MfA may well have a point that Apple (and eventually the industry) may re-imagine the GPU as a more general compute device. It would certainly fit their overall vision for the Mac. On the other hand from now on their GPUs are tied to the evolution in mobile technology, where efficiency is the overriding concern.
It’s not clear to me how that will ultimately play out, but at least in the short term, that means that we will see TBDR graphics outside of mobile space for the first time in 20 years or so. Which, for someone like me who has always had a soft spot for the approach, counts as fun.
Macs have never targeted gamers.

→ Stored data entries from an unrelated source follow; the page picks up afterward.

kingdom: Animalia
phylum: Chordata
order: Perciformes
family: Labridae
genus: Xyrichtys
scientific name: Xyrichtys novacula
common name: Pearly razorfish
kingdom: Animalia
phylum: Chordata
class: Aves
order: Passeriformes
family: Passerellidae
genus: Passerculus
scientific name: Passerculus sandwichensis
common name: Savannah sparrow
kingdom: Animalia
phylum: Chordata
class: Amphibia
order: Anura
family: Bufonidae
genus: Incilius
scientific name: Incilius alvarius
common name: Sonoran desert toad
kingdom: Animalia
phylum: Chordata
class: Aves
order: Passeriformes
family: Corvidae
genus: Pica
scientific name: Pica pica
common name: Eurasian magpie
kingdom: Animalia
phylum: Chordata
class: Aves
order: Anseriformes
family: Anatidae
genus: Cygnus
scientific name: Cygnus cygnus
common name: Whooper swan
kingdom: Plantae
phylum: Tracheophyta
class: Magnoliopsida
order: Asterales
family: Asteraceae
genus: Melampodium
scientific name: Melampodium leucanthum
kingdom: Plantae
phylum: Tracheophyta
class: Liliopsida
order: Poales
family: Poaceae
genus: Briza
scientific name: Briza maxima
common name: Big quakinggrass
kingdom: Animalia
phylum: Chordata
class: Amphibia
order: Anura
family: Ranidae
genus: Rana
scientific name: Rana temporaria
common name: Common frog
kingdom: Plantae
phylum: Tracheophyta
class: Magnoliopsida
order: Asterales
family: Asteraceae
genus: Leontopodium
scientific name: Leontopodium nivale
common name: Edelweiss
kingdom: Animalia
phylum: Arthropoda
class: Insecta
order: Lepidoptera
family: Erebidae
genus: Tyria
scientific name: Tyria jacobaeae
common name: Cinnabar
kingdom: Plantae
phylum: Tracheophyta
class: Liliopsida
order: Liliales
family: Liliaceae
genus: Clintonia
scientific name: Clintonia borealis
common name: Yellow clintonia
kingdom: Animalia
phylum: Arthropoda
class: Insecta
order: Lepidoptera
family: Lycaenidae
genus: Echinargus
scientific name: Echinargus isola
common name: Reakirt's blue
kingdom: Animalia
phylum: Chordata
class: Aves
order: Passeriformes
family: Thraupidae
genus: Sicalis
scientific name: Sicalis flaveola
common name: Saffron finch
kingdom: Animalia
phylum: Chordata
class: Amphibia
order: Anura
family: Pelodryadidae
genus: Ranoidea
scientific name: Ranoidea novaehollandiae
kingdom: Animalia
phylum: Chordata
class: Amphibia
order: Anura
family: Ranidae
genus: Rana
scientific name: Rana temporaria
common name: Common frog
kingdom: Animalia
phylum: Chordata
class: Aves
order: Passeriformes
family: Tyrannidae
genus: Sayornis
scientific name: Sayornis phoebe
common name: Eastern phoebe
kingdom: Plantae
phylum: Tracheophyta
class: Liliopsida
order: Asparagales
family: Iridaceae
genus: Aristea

They have been about making computers more accessible as tools for creators, aiming at removing having to learn computer arcana as a barrier. (While in its second wave building on a foundation, NeXT, that was designed explicitly for programmers.) And while Jobs is dead, and Ive is finally gone, that basic idea of what a Mac is about seems to remain, making even more sense now that they their iPhones and iPads and AppleTV serve consumption of media and anyone really who don’t want to care about "file systems" better.
Gaming is a lot more than the AAA games that publishers put out on consoles, and sometimes port to PCs. Apple won’t chase those, they will come if the expected ROI for the publishers is sufficient. If they stay off the platform, that just means that the money Mac or iOS users spend on entertainment will go elsewhere.
For those of us that
are interested in the inner workings of computers, Apples new SoCs are likely to be interesting in terms of memory subsystems, closely attached coprocessors and thus on-chip/package communication, multi-core organisation and yes, GPU capabilities. It’s an opportunity for something other than just extrapolating PC evolution, and that in itself is, at least for me, exciting.